Yeah. Ah, okay. And sorry, which, which stack was that? The Nvidia? Oh, Nvidia Tokyo. Yeah. It's like, yeah, it'll go from, uh, like we did everything with the, the GPU, but then they have like the visualization and uh, you can just plug your voice model or, or in Tokyo, like T O K K I O.
T O K K. Hi, you see, I'm, I'm thinking about Japan. Is it this one? Yeah. Oh, interesting. Okay. Um, yeah, I, I personally don't have, um, experience with that one. So I know that we're mostly working with partners like Hedra and Hey Jen kind of for sort of the, the avatar side of things.
Um, I don't know, Paul, do you know any? No. So this is something I would need to come back to you and like look into. Um, it's, it's interesting. So like you're saying out of the box, it uses like an Nvidia model for speech generation or. Yeah. Yeah. But, uh, our client, which I assume is one of your partners.
We can talk about that. But like our client couldn't use the Nvidia model. Gotcha. Had a contract to use 11 labs model. So. Okay. Interesting. Yeah. Sorry. I don't, I don't have a good answer for you there right now, but yeah, this is interesting. We can, we can go back to the team and see, um, if there's any resources that we can, we can give you in terms of like improving that.
Interesting use case. Thank you. All right. Last question. Last question. Nice. Uh, hi Torsten. Thanks for the presentation. Thank you. I have a question regarding the transcription model around adding custom vocabulary. like, uh, at the company I work for, we use a lot of three letter acronyms and, uh, let's say, let's say I want to have the model read out SAP as SAP and not SAP.
Is there a way to tell it to do that? And is there a way to, uh, like tell it to read words a certain way and kind of nudge the interpretation of what I say towards certain words that we use in our vocabulary? Interesting. Yes. So you have this both.
So you have this use case both on like this, the speech to text. So you need to correctly identify the acronyms, but then also you need the agent to reply back with the correct. So like for the reply back, we do have, um, have you seen the like, um, pronunciation dictionaries?
Um, so we have a way for you to provide, um, you know, pronunciation dictionaries with like kind of phoneme alphabets, uh, to actually, you know, identify specific, uh, you know, basically like here tomato, tomato, I guess, tomato, tomato. Um, and so you can provide for, for that, you can provide the pronunciation dictionary, dictionaries to make sure the text to speech pronounces, you know, the acronyms, and the words in the way that you want them to.

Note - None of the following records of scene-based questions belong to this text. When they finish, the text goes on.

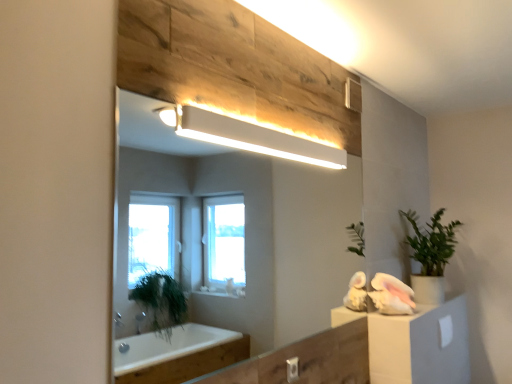
Question: Is white glossy mirror at upper center surrounded by white fluffy towel at right?

Choices:
 (A) yes
 (B) no

Answer: (B)

Question: From the image's perspective, is white fluffy towel at right on top of white glossy mirror at upper center?

Choices:
 (A) yes
 (B) no

Answer: (B)

Question: Is white fluffy towel at right taller than white glossy mirror at upper center?

Choices:
 (A) yes
 (B) no

Answer: (B)

Question: From a real-world perspective, is white fluffy towel at right on top of white glossy mirror at upper center?

Choices:
 (A) no
 (B) yes

Answer: (A)

Question: From the image's perspective, is white fluffy towel at right located beneath white glossy mirror at upper center?

Choices:
 (A) yes
 (B) no

Answer: (A)

Question: From a real-world perspective, is white glossy mirror at upper center positioned above or below green matte plant at right?

Choices:
 (A) below
 (B) above

Answer: (B)

Question: Considering the positions of white glossy mirror at upper center and green matte plant at right in the image, is white glossy mirror at upper center bigger or smaller than green matte plant at right?

Choices:
 (A) small
 (B) big

Answer: (A)

Question: Considering the positions of white glossy mirror at upper center and green matte plant at right in the image, is white glossy mirror at upper center wider or thinner than green matte plant at right?

Choices:
 (A) wide
 (B) thin

Answer: (B)

Question: Considering the positions of white glossy mirror at upper center and green matte plant at right in the image, is white glossy mirror at upper center taller or shorter than green matte plant at right?

Choices:
 (A) tall
 (B) short

Answer: (A)

Question: Is white matte rectangular light fixture at upper center wider or thinner than white fluffy towel at right?

Choices:
 (A) wide
 (B) thin

Answer: (B)

Question: From the image's perspective, is white matte rectangular light fixture at upper center positioned above or below white fluffy towel at right?

Choices:
 (A) below
 (B) above

Answer: (B)

Question: From their relative heights in the image, would you say white matte rectangular light fixture at upper center is taller or shorter than white fluffy towel at right?

Choices:
 (A) tall
 (B) short

Answer: (B)

Question: Based on their positions, is white matte rectangular light fixture at upper center located to the left or right of white fluffy towel at right?

Choices:
 (A) left
 (B) right

Answer: (A)

Question: From a real-world perspective, is green matte plant at right above or below white matte rectangular light fixture at upper center?

Choices:
 (A) below
 (B) above

Answer: (A)

Question: In terms of height, does green matte plant at right look taller or shorter compared to white matte rectangular light fixture at upper center?

Choices:
 (A) tall
 (B) short

Answer: (A)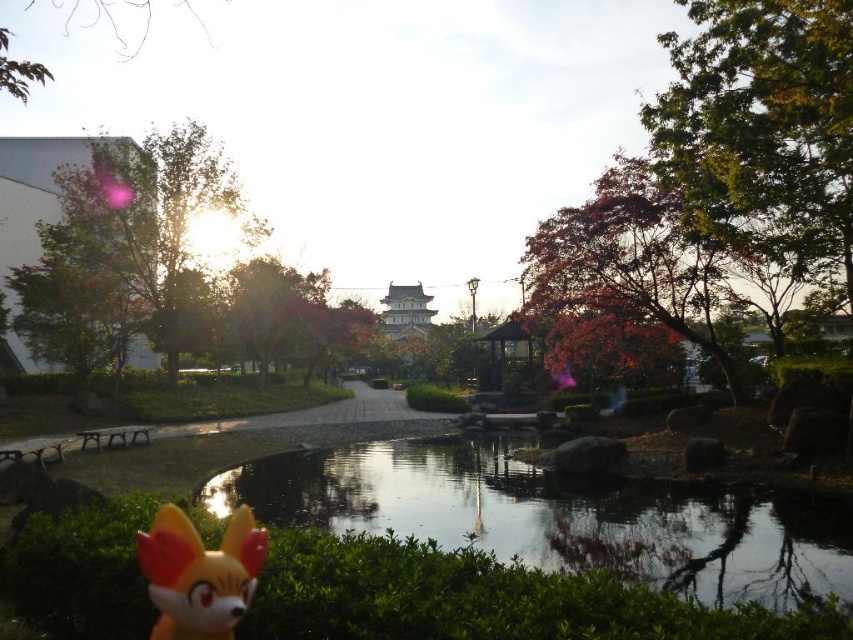
You are a child who wants to play with the matte orange plush toy at lower left. You are currently standing next to the transparent glass water at center. Which direction should you move to reach the toy?

The transparent glass water at center is taller than matte orange plush toy at lower left. Since the toy is at lower left, you should move towards the lower left direction to reach it.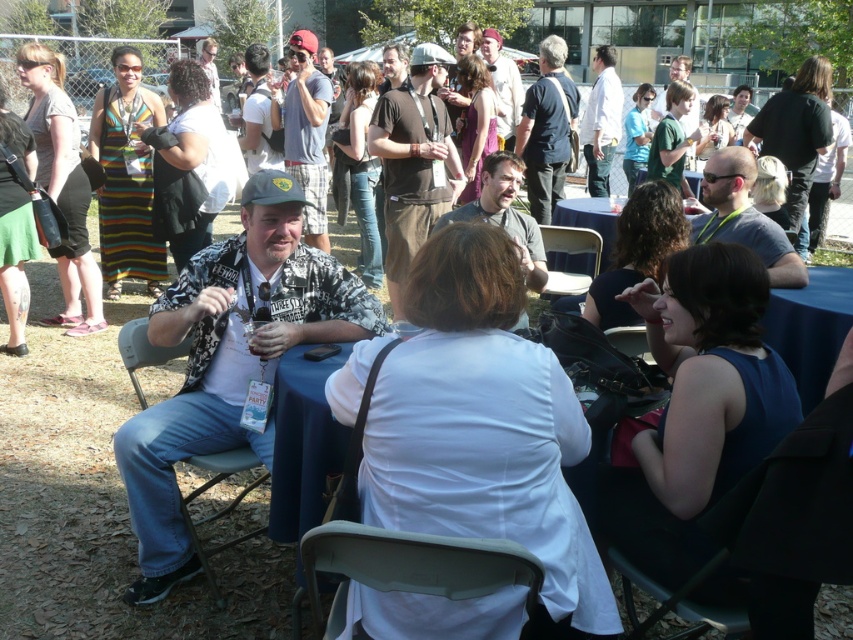
Consider the image. You are planning to sit on the metallic silver chair at center, but there is a light brown leather jacket at upper center nearby. Based on their widths, will the jacket block your access to the chair?

The light brown leather jacket at upper center might be wider than metallic silver chair at center, so there is a possibility that the jacket could block access to the chair depending on its exact placement.

You are a guest at this outdoor event and want to reach the metallic silver chair at center to sit down. You are currently standing 1.5 meters away from the matte brown shirt at center. Can you walk directly to the chair without moving around any obstacles?

The metallic silver chair at center is 1.93 meters away from the matte brown shirt at center. Since you are only 1.5 meters away from the matte brown shirt at center, you are closer to the chair than the distance between them, so you can walk directly to the metallic silver chair at center without needing to move around obstacles.

You are planning to place a rectangular box that is 2 meters wide on the blue fabric table at lower right and the denim shorts at center. Which surface can accommodate the box based on their widths?

The denim shorts at center has a greater width than the blue fabric table at lower right. Since the box is 2 meters wide, the denim shorts at center is the only surface that can accommodate the box if its width is at least 2 meters. However, without knowing the exact width of the denim shorts at center, we cannot confirm for certain. The blue fabric table at lower right cannot accommodate the box as it is narrower than the denim shorts at center, but the exact width is unknown.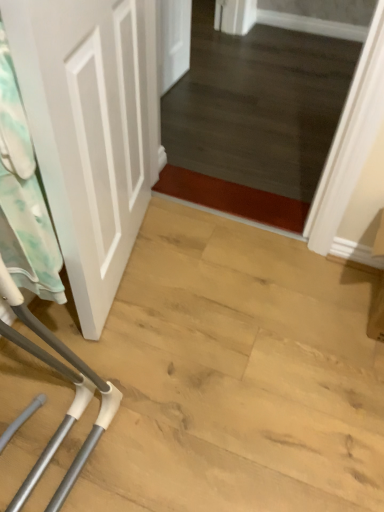
This screenshot has width=384, height=512. Identify the location of vacant space underneath white matte door at left (from a real-world perspective). (99, 329).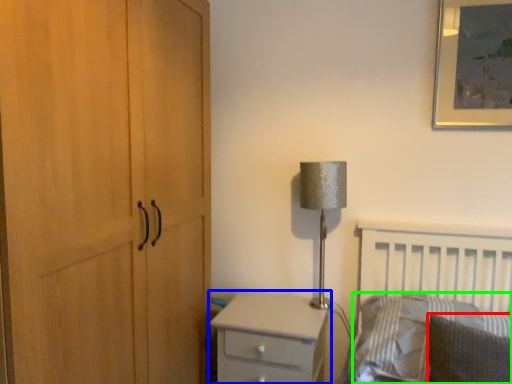
Question: Which object is positioned closest to pillow (highlighted by a red box)? Select from chest of drawers (highlighted by a blue box) and pillow (highlighted by a green box).

Choices:
 (A) chest of drawers
 (B) pillow

Answer: (B)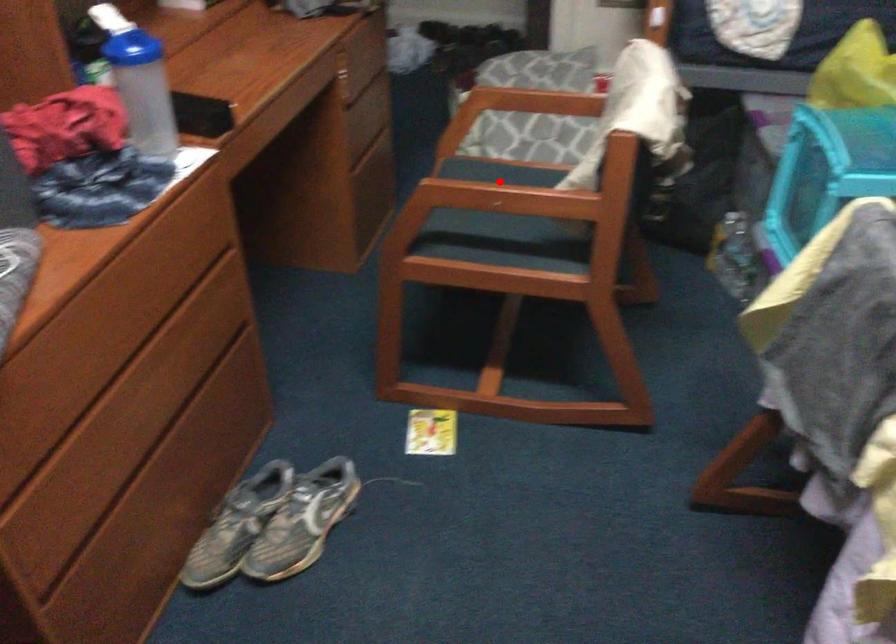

Now the other side of like the speech to text. That's an interesting case. I don't think we have a word. Uh, a way to like fine tune that specifically for different acronyms. That's a good question. So, you know anything there? No, right? Oh, interesting. Yeah. So you, you can, to a certain extent, you can do it through the system prompt where you put in kind of a normalization layer to basically identify things in the transcript that are acronyms and then basically have the LLM sort of massage that into, to what you want.
I think that's what you were saying, right? Yeah. So that could be interesting to see if that works well. Have you, have you tried it out already or? Um, where I was coming from is, uh, the company is using, um, like in their own custom chatbot called jewel and it's like the unit of work.

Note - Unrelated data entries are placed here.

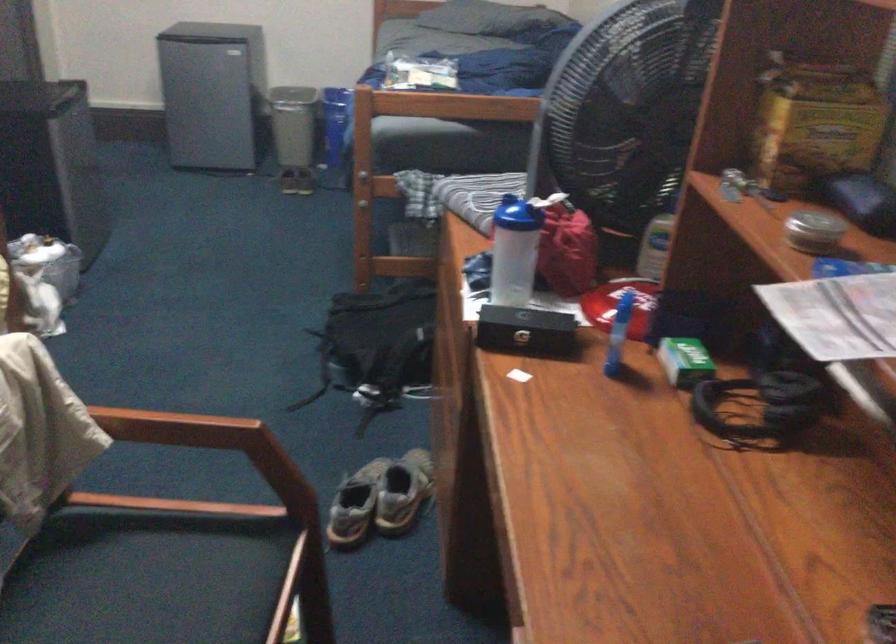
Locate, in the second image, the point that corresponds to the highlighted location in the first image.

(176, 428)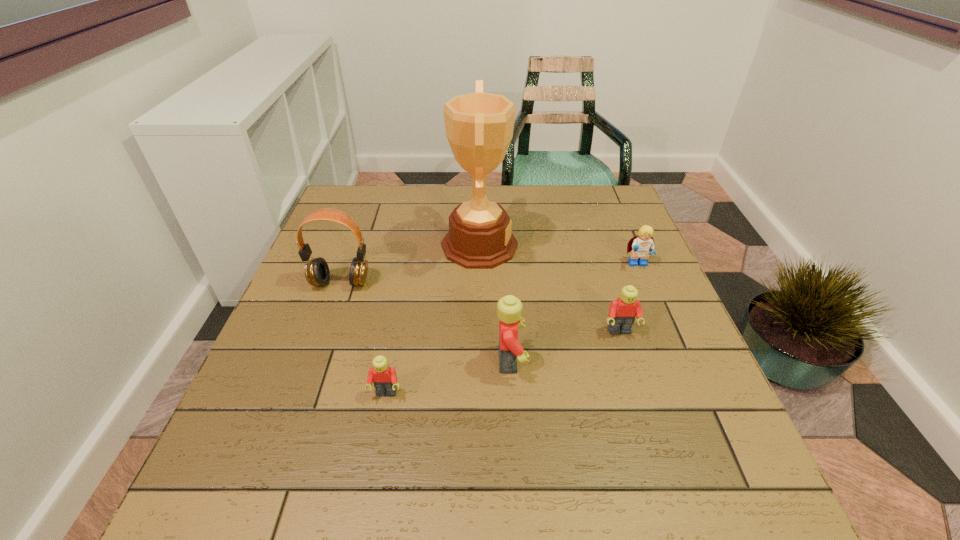
Identify the location of free space that satisfies the following two spatial constraints: 1. on the front-facing side of the tallest object; 2. on the face of the nearest object. The width and height of the screenshot is (960, 540). (479, 394).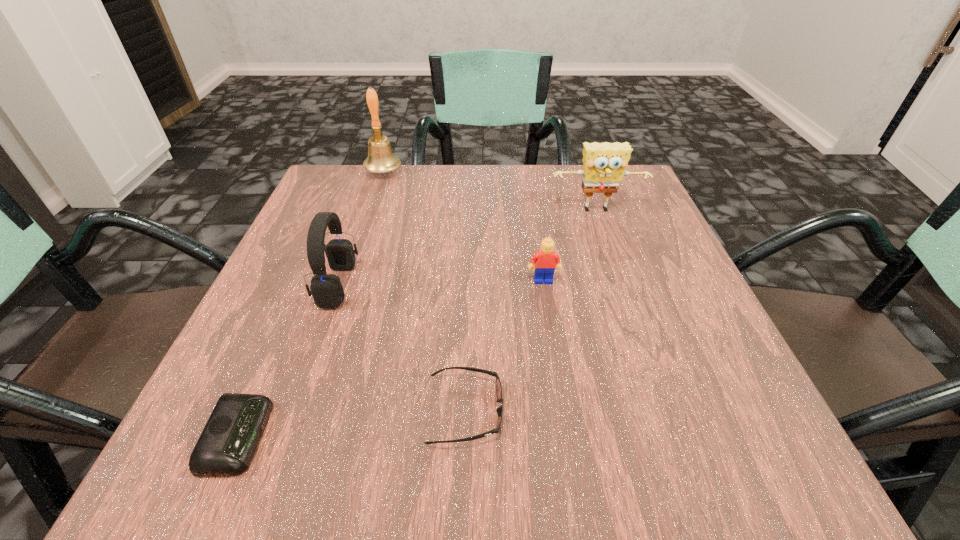
Identify the location of the farthest object. The image size is (960, 540). (380, 159).

Find the location of a particular element. the tallest object is located at coordinates (380, 159).

You are a GUI agent. You are given a task and a screenshot of the screen. Output one action in this format:
    pyautogui.click(x=<x>, y=<y>)
    Task: Click on the rightmost object
    The width and height of the screenshot is (960, 540).
    Given the screenshot: What is the action you would take?
    pyautogui.click(x=604, y=164)

I want to click on sponge, so click(604, 164).

Where is `headset`? This screenshot has height=540, width=960. headset is located at coordinates (327, 291).

Where is `the fourth tallest object`? the fourth tallest object is located at coordinates (546, 260).

The height and width of the screenshot is (540, 960). What are the coordinates of `the second object from right to left` in the screenshot? It's located at (546, 260).

The width and height of the screenshot is (960, 540). In order to click on sunglasses in this screenshot , I will do `click(498, 387)`.

I want to click on alarm clock, so click(x=229, y=440).

This screenshot has height=540, width=960. Find the location of `vacant region located on the front of the farthest object`. vacant region located on the front of the farthest object is located at coordinates (355, 259).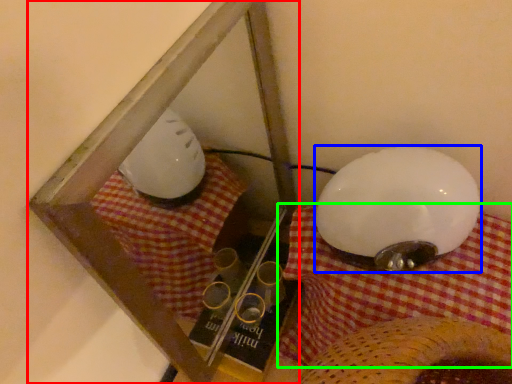
Question: Which is farther away from glass box (highlighted by a red box)? lamp (highlighted by a blue box) or blanket (highlighted by a green box)?

Choices:
 (A) lamp
 (B) blanket

Answer: (A)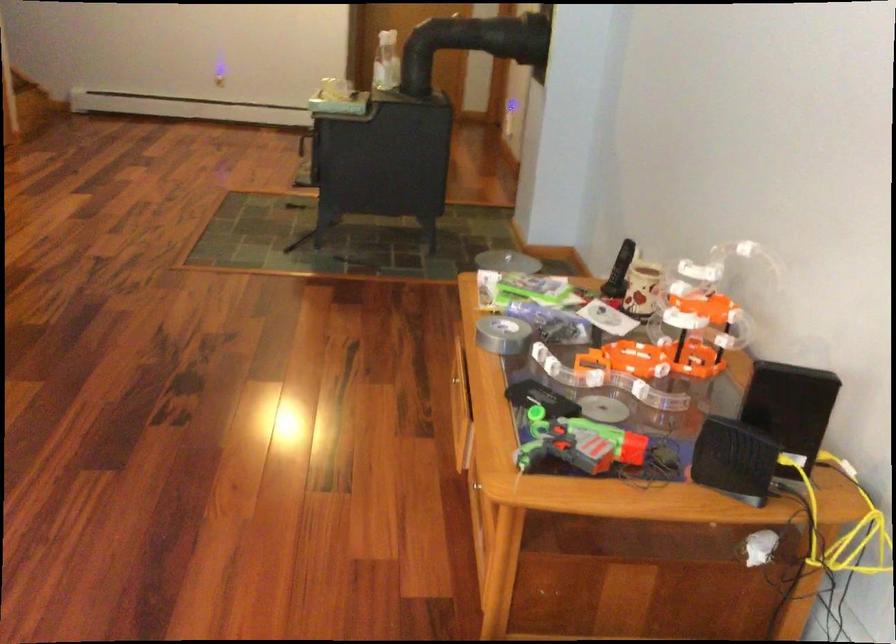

But whenever I read transcripts, it's oftentimes used as jewel as the diamond. Gotcha. And so that's kind of a struggle that I'm facing. Okay. Is this actually at SAP? Nice. I'm an SAP child. I'm an SAP child myself. My, my, my father was early as well. Okay. Anyway, too, too much information.
Cool. Uh, yeah. Thanks. Thanks for that. Well, we can, we can chat some more and see sort of if that's something we, we can get going. Sweet. Uh, yeah. And with that, we're at time. Um, yeah. Thanks again. Thanks so much for joining. Please do, um, you know, connect, uh, find the resources, fill in the form for the credits.